Les communes sans généraliste, c’est une véritable épidémie en France. A Fay-aux-Loges, située à seulement 25 minutes d’Orléans, depuis que l’actuel médecin est sur le départ, la municipalité publie des annonces dans les facultés de médecine.
En vain. Alors pour tenter d’éradiquer cette plaie, Fay-aux-Loges, commune de 3400 âmes, s’associe à la communauté de commune des loges qui dispose d’une maison de santé. Elle a même fait appel à une agence de recrutement de médecins. Mais rien pour le moment. A croire que les généralistes fuient les campagnes comme ils fuiraient la peste!
Bientôt le reportage d'Arnaud Moreau et Vincent Logereau.
Les agences privées : business ou bonne foi?
Qui fait appel à ces agences privés ? Maires, directeurs d'hôpitaux, des collectivités mais aussi...des enseignes de la grande distribution qui souhaitent ouvrir un cabinet médical dans leurs centres commerciaux. Ces structures sont françaises ou étrangères. C'est un phénomène "assez récent", son essor remonte à trois-quatre ans.
Combien de sociétés existent en France? "C'est le flou le plus complet", affirme Patrick Romestaing, en charge de la démographie médicale à l'Ordre des médecins. L'Agence France Presse (AFP) en a toutefois recensé une dizaine sur internet. Arime fait partie des pionnières. Sa fondatrice, Sophie Leroy, s'est lancée sur le marché en 2006 avec son père, ancien directeur hospitalier. L'agence revendique un "recrutement haut de gamme" et facture ses prestations 25.000 euros hors taxes pour un généraliste, 35.000 pour un spécialiste.
L'entrée de la Roumanie dans l'Union européenne en 2007 "a fait décoller l’activité" de Arime, la société de Sophie Leroy. Car ces sociétés recrutent d'abord en Europe de l'Est, en particulier en Roumanie. La première raison est financière: un médecin roumain ne gagne que 300 à 400 euros par mois dans son pays. La seconde est liée à l'importance de l'enseignement du français dans les écoles roumaines, un facteur qui favorise les échanges.
Les autres candidats. La plupart sont issus de l'Union Européenne car les diplômes européens permettent d'exercer en France au même titre que les praticiens français. Depuis la crise, qui n'a pas épargné les personnels de santé, le Portugal, l'Espagne, l'Italie et la Grèce sont devenus des viviers de recrutement. En Grèce, le salaire des médecins du public a diminué de moitié.
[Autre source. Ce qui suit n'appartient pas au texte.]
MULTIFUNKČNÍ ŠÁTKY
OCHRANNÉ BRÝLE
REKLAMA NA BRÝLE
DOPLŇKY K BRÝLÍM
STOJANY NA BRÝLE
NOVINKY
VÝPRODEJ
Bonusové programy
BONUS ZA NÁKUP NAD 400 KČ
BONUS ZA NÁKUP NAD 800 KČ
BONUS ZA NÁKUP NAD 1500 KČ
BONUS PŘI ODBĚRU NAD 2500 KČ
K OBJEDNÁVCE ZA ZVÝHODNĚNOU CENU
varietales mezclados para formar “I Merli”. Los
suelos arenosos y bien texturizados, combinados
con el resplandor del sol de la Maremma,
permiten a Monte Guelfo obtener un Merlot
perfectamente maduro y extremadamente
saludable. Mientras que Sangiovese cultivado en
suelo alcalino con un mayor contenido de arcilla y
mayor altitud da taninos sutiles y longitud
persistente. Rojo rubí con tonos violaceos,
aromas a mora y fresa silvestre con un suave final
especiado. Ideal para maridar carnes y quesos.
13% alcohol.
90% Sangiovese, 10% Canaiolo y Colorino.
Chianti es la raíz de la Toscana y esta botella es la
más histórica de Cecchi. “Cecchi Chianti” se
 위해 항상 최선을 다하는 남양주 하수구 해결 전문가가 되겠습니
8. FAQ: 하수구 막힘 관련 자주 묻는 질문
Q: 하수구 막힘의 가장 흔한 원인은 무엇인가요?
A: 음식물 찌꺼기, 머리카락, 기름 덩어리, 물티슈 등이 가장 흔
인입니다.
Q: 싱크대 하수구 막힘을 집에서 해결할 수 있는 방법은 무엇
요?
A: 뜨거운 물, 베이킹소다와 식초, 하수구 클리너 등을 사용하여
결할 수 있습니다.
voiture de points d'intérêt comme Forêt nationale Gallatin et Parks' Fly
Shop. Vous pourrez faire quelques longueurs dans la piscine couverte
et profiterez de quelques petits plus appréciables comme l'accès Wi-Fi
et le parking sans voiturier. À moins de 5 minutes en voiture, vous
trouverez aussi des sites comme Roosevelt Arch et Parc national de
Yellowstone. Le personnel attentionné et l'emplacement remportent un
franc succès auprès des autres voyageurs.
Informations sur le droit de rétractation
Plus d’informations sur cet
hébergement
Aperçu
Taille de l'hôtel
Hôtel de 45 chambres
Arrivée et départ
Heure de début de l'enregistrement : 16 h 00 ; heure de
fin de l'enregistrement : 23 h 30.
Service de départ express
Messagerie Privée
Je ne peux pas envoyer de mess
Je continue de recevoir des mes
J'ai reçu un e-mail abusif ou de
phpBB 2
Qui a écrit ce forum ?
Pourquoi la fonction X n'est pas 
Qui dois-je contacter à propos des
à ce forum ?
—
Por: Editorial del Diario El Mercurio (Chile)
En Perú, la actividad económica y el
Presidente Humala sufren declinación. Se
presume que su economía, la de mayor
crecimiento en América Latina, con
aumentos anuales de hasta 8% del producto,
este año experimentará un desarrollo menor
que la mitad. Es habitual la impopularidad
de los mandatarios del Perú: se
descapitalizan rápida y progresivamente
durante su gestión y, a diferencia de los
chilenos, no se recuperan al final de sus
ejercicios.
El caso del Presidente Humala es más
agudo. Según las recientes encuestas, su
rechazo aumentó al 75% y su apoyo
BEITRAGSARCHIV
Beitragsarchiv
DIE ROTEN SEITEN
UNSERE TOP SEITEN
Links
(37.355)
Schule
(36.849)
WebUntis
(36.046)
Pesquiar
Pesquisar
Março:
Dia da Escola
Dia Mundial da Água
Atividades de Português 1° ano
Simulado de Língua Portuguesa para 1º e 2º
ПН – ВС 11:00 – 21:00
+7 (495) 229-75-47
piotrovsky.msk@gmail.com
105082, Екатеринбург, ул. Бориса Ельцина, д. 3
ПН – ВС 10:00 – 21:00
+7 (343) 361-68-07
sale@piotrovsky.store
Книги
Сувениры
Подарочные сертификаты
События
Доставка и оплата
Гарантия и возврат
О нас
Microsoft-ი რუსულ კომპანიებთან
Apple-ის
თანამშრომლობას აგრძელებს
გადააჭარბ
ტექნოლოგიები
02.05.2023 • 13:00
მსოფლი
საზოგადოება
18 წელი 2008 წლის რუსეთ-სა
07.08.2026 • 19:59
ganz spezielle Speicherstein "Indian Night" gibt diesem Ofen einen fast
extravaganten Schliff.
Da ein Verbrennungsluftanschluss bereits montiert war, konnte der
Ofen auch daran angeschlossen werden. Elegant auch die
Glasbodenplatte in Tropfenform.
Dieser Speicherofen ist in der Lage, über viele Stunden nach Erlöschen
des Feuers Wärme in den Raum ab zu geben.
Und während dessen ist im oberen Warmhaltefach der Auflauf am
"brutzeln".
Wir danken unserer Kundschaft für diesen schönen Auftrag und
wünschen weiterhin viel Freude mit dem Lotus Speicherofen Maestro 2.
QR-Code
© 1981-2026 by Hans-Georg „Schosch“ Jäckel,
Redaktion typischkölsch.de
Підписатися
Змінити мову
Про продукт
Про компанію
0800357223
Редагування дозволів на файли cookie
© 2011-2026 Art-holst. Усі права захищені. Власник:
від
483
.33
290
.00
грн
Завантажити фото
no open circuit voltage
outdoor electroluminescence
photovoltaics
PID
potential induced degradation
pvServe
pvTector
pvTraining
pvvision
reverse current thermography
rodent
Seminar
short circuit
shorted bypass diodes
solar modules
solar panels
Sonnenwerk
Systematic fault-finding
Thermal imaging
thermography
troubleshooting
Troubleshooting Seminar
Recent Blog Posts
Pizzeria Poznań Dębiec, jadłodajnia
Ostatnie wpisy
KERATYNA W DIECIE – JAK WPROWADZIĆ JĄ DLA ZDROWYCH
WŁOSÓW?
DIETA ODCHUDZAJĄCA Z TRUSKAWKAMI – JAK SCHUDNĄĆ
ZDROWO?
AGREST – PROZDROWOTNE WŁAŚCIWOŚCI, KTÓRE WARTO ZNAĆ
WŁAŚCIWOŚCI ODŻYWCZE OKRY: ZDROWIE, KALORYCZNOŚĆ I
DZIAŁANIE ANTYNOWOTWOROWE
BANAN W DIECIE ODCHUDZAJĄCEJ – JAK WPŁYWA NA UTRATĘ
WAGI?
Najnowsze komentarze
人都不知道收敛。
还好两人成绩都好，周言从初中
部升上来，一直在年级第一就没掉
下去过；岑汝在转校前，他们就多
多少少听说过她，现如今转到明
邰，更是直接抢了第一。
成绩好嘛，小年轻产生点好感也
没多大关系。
En Italie, les contrats publics sont désormais de 15 jours "sans visibilité sur l'avenir ». "Nous avons beaucoup de candidats en Grèce, où les conditions de travail se sont détériorées", confirme Zuzanna Jendryczko, en charge du secteur France pour Paragona, une agence basée en Pologne. Depuis 2006, elle recrute pour des établissements du nord de la France: surtout des anesthésistes, gastroentérologues, radiologues ou généralistes.
Certaines agences franchissent la limite de la légalité
Certaines agences "accompagnent vraiment le médecin au niveau de la formation à la langue, le préviennent sur le lieu où il va arriver, sur les possibilités
pour le conjoint de travailler, préparent les conditions d'accueil", tandis que d'autres "se contentent de vendre du CV, sans expliquer au professionnel recruté et à l'employeur les conditions réelles d'emploi", souligne-t-elle. Mal préparés, ces médecins peinent à s'intégrer et à se constituer une clientèle
et finissent par jeter l'éponge.
Elus et médecins étrangers victimes de certaines agences. Plus d'un élu en a fait les frais après avoir déboursé des sommes importantes, selon Patrick Romestaing, qui fait état de nombreuses remontées auprès des conseils départementaux. Les candidats doivent parfois payer pour espérer être recrutés. Une agence a même franchi les limites de la légalité en réclamant aux médecins une partie de leurs honoraires, explique-t-il. Anne-Marie Basséras, maire de Saurat (Ariège), un village de 650 habitants, en a été témoin. A la recherche d'un médecin, elle avait été démarchée en 2010 par une société qui l'avait mise en contact avec un candidat roumain. "Le contrat stipulait que le médecin devait reverser 20% de ses rémunérations" à l'agence et le responsable "m'avait demandé si je pouvais garantir au médecin 4.000 euros de revenus par mois, soit 800 euros pour l'agence", raconte l'élue. Finalement, le médecin est venu par ses propres moyens après avoir rompu son contrat avec l'agence... mais il est reparti 18 mois plus tard dans une autre région.